# Directions
Write out the records below from the first line through the line containing "focal_35mm: 24", leaving out any pictures.

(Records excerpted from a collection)
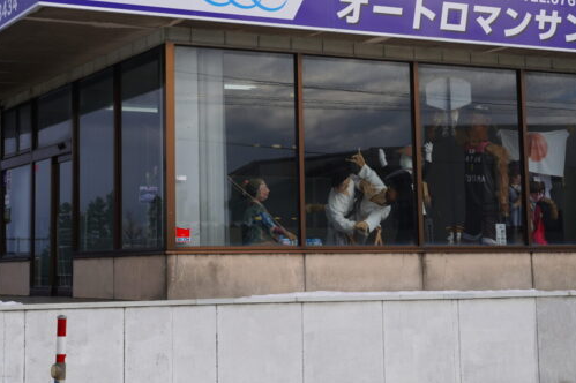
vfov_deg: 17.6
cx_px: 233
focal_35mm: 77
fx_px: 1231
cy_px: 119
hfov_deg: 26.3
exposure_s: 1/60
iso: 100
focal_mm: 50
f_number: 6.3
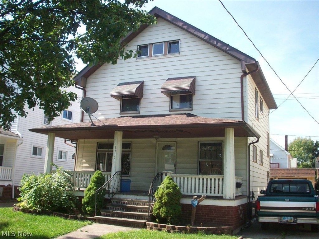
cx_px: 160
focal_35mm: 37
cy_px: 120
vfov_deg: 38.7
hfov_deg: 50.1
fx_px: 341
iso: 80
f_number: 2.8
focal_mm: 6.2
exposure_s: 1/350
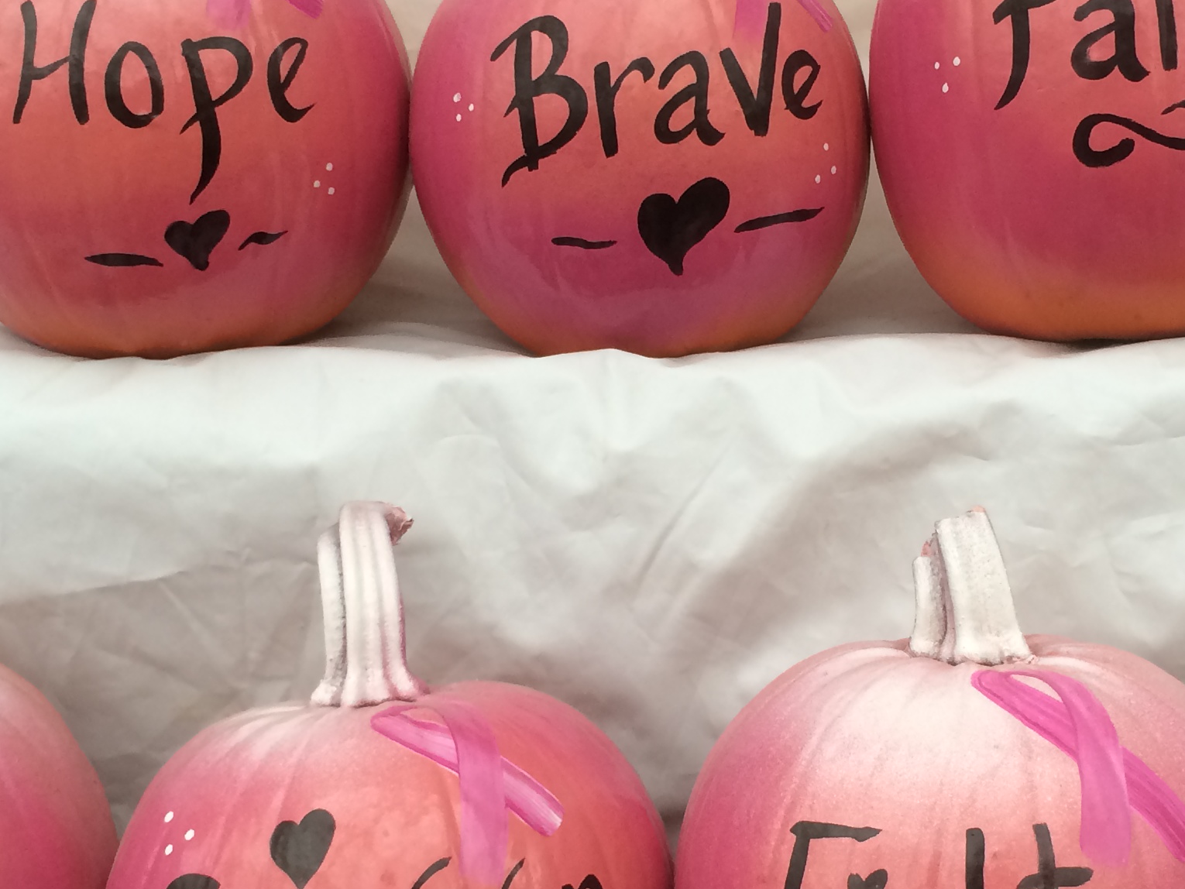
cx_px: 706
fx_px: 2191
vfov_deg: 22.9
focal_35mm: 64
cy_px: 489
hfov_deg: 30.2
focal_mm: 4.12
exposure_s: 1/40
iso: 40
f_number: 2.2
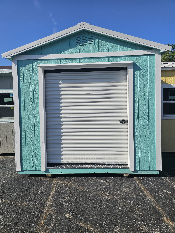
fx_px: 155
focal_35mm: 23
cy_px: 116
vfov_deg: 73.9
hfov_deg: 58.9
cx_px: 88
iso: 16
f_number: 1.7
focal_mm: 6.3
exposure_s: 1/2000
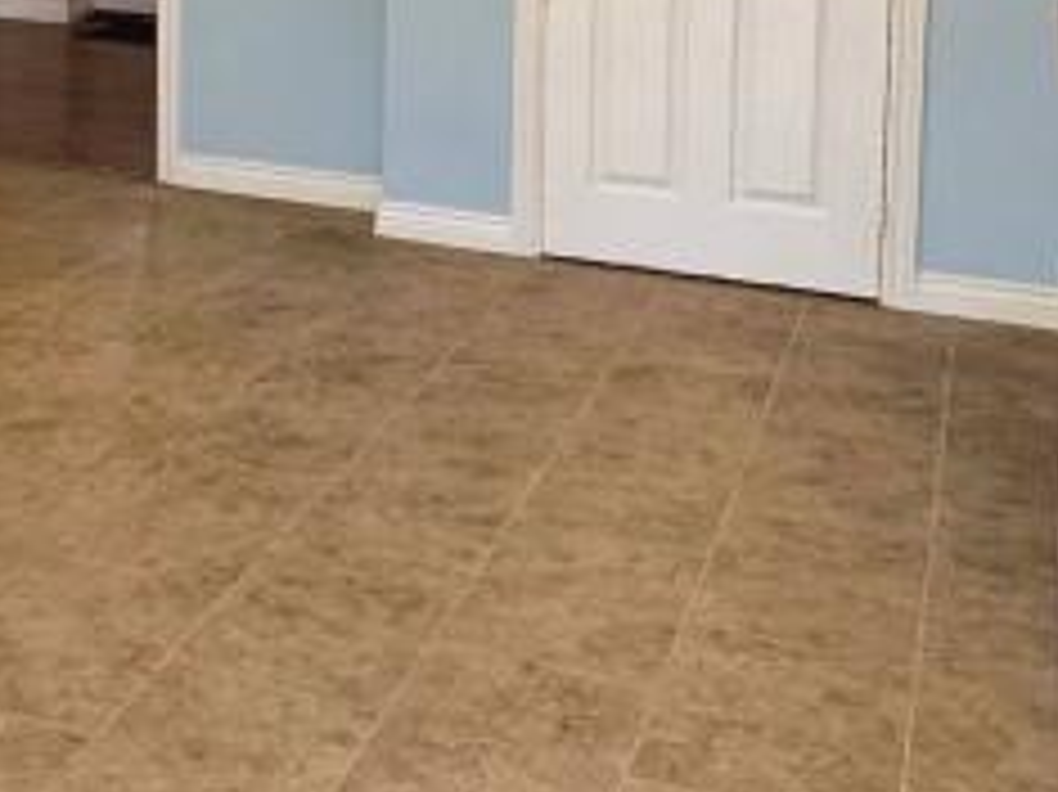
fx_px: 1863
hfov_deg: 30.0
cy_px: 97
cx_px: 59
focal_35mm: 61
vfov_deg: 23.4
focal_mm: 2.22
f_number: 2.2
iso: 125
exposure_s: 1/99
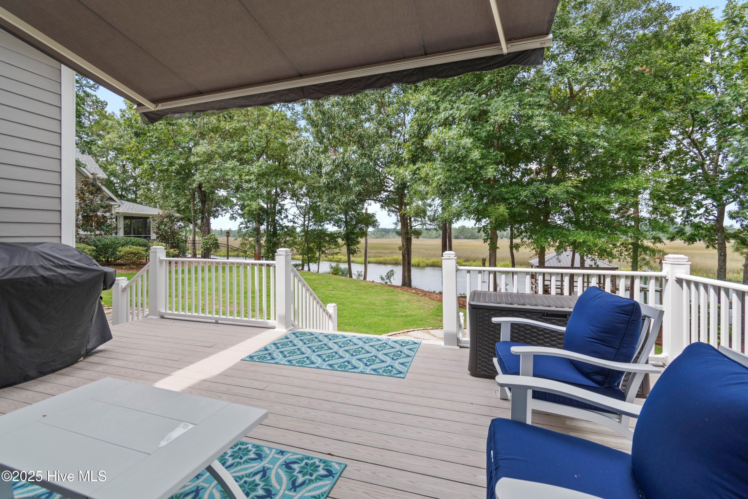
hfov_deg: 100.4
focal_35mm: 15
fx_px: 312
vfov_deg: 77.3
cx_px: 374
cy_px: 250
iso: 100
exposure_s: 1/100
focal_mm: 10
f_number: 5
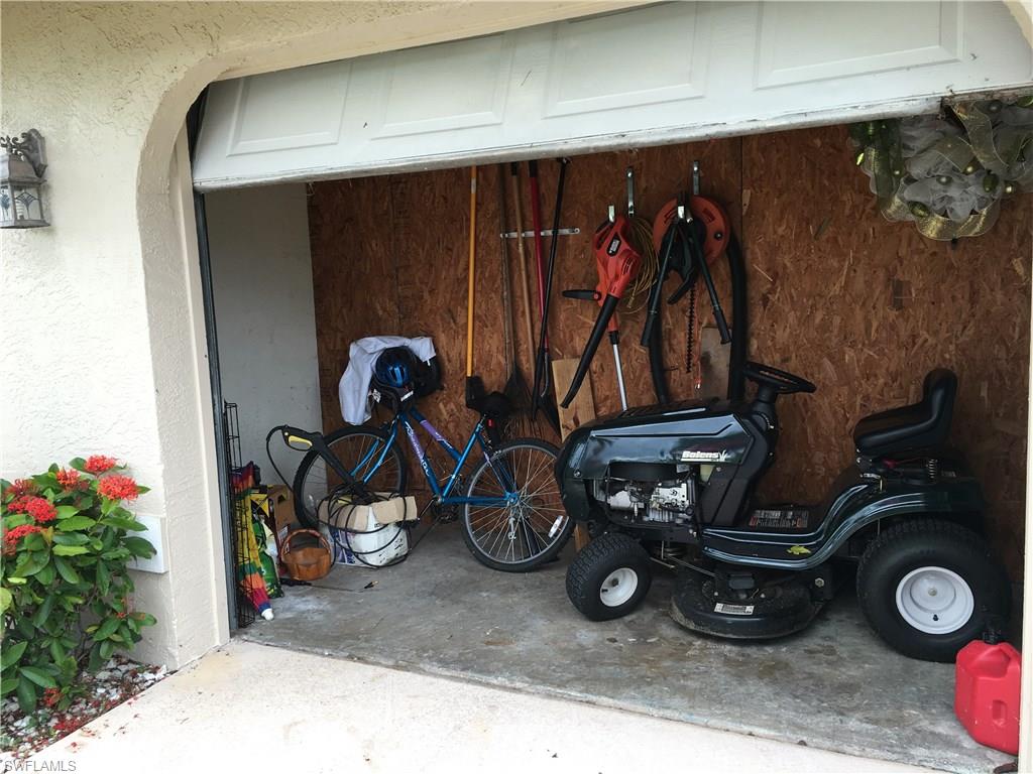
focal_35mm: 29
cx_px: 516
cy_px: 387
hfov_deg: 61.7
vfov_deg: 48.2
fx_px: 865
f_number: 2.2
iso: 25
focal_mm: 4.15
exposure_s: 1/121
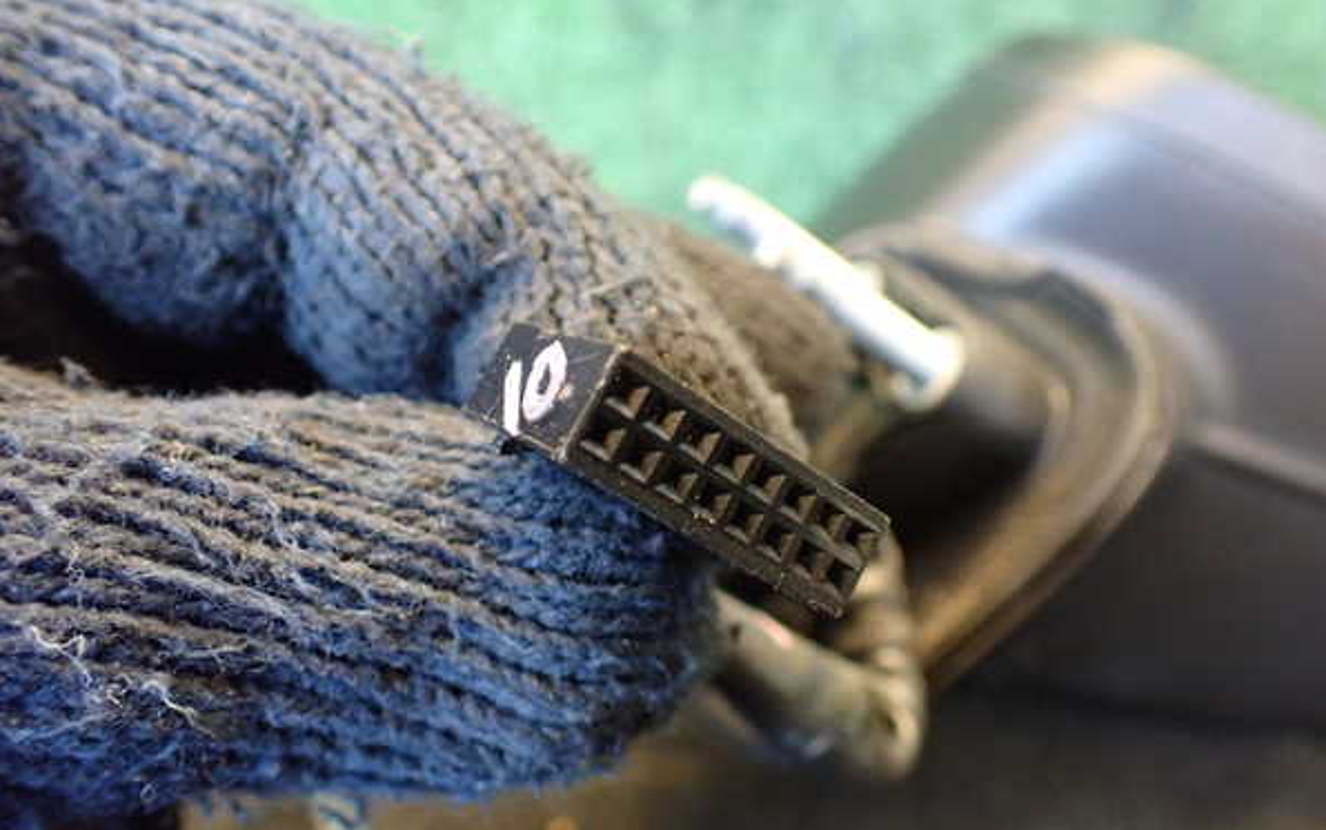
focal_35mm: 32
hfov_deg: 59.6
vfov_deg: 39.5
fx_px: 1157
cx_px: 665
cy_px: 427
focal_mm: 5.4
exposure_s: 1/30
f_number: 2.3
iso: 800
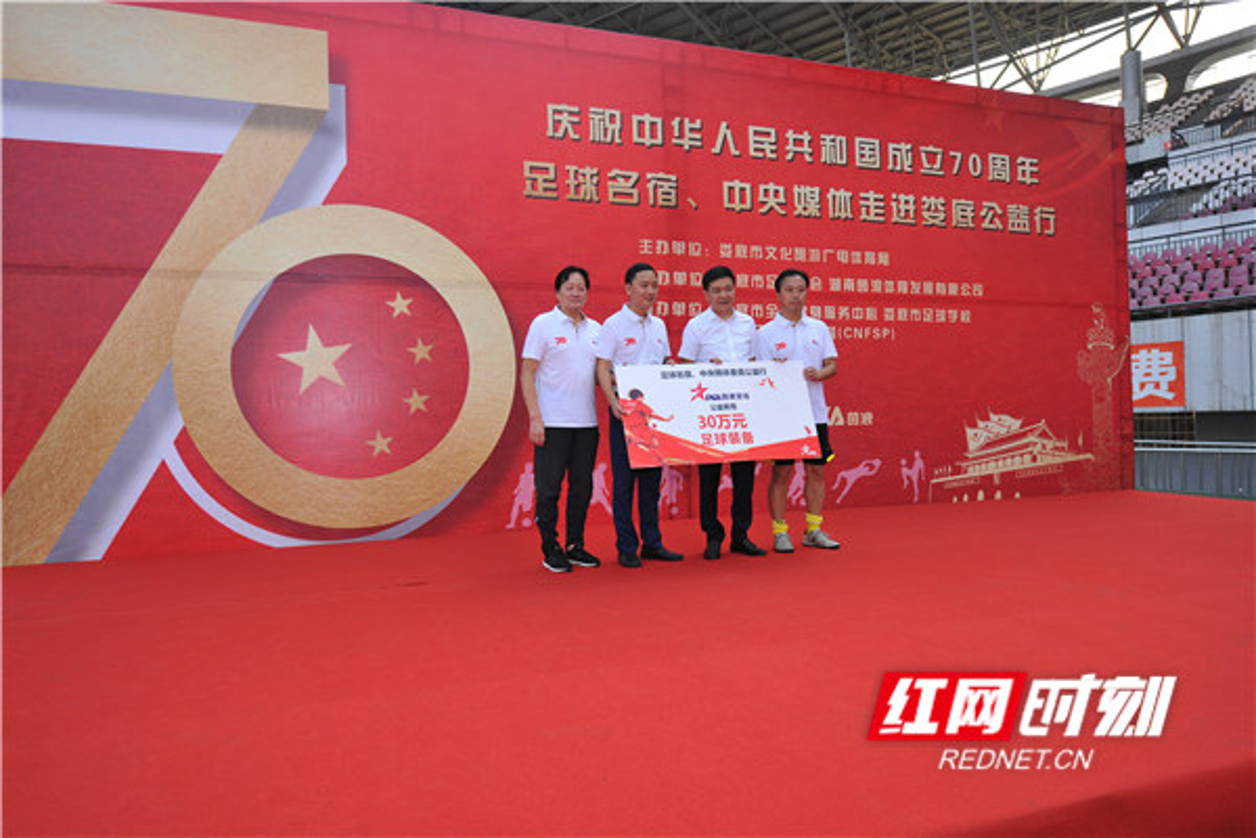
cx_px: 628
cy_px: 419
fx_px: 837
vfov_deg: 53.1
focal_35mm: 24
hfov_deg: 73.7
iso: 200
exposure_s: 1/500
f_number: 4.5
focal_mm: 24
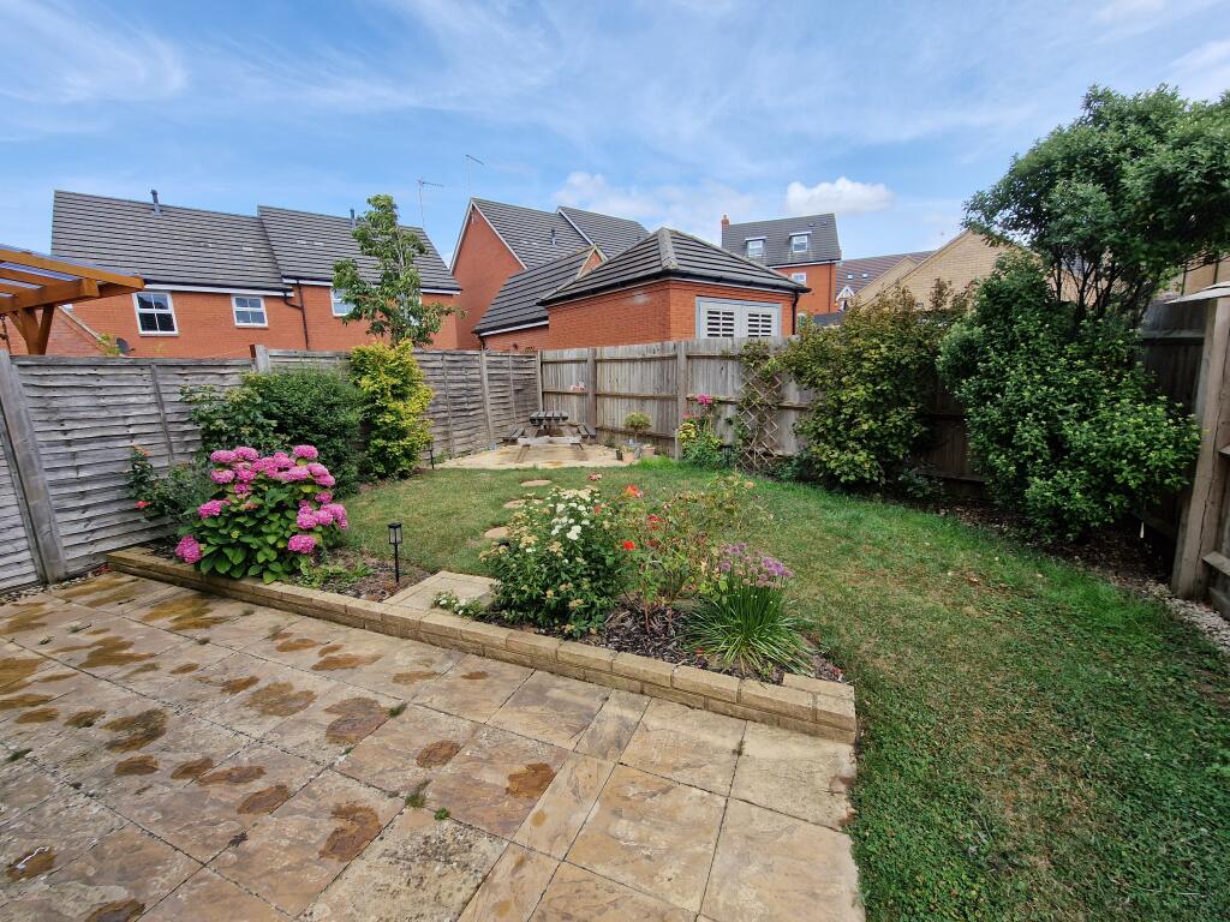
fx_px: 462
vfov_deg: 89.9
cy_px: 461
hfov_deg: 106.2
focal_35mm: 13
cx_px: 615
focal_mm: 2.2
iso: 50
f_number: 2.2
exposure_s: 1/1708
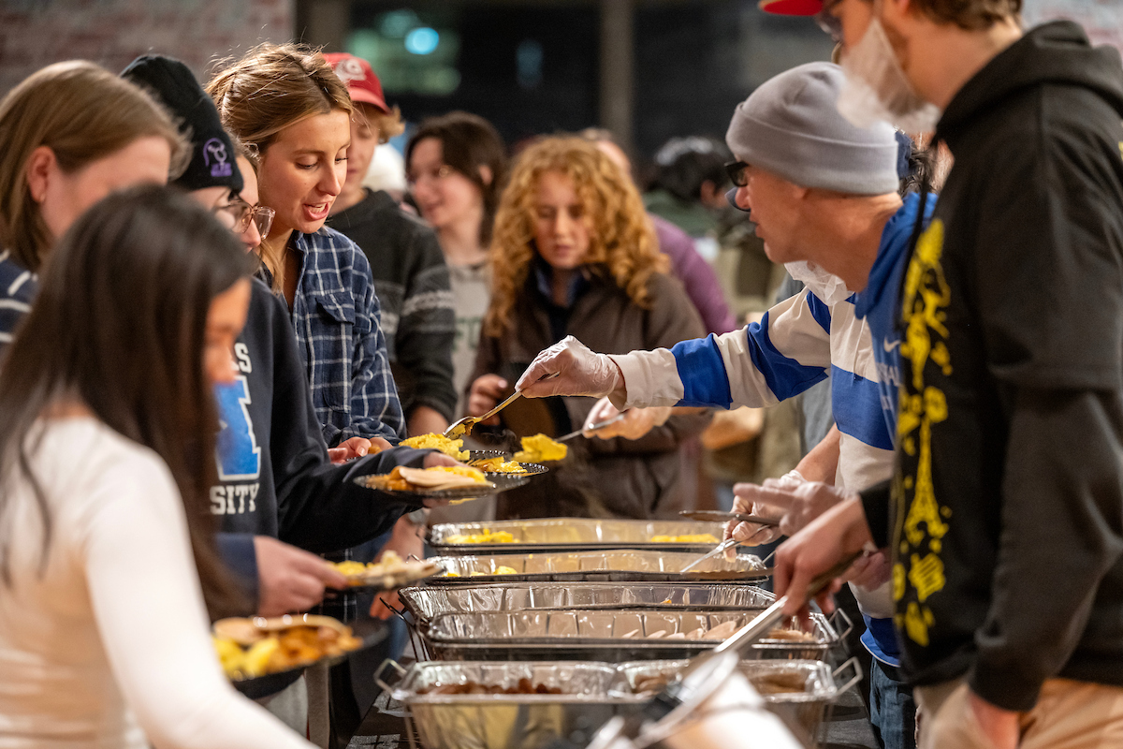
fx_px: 3743
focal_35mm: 120
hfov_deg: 17.1
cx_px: 562
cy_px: 374
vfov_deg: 11.4
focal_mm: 120
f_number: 2.8
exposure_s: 1/200
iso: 3200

# Completed exercise
vfov_deg: 17.6
cx_px: 233
focal_35mm: 77
fx_px: 1231
cy_px: 119
hfov_deg: 26.3
exposure_s: 1/60
iso: 100
focal_mm: 50
f_number: 6.3
cx_px: 160
focal_35mm: 37
cy_px: 120
vfov_deg: 38.7
hfov_deg: 50.1
fx_px: 341
iso: 80
f_number: 2.8
focal_mm: 6.2
exposure_s: 1/350
cx_px: 706
fx_px: 2191
vfov_deg: 22.9
focal_35mm: 64
cy_px: 489
hfov_deg: 30.2
focal_mm: 4.12
exposure_s: 1/40
iso: 40
f_number: 2.2
fx_px: 155
focal_35mm: 23
cy_px: 116
vfov_deg: 73.9
hfov_deg: 58.9
cx_px: 88
iso: 16
f_number: 1.7
focal_mm: 6.3
exposure_s: 1/2000
fx_px: 1863
hfov_deg: 30.0
cy_px: 97
cx_px: 59
focal_35mm: 61
vfov_deg: 23.4
focal_mm: 2.22
f_number: 2.2
iso: 125
exposure_s: 1/99
hfov_deg: 100.4
focal_35mm: 15
fx_px: 312
vfov_deg: 77.3
cx_px: 374
cy_px: 250
iso: 100
exposure_s: 1/100
focal_mm: 10
f_number: 5
focal_35mm: 29
cx_px: 516
cy_px: 387
hfov_deg: 61.7
vfov_deg: 48.2
fx_px: 865
f_number: 2.2
iso: 25
focal_mm: 4.15
exposure_s: 1/121
focal_35mm: 32
hfov_deg: 59.6
vfov_deg: 39.5
fx_px: 1157
cx_px: 665
cy_px: 427
focal_mm: 5.4
exposure_s: 1/30
f_number: 2.3
iso: 800
cx_px: 628
cy_px: 419
fx_px: 837
vfov_deg: 53.1
focal_35mm: 24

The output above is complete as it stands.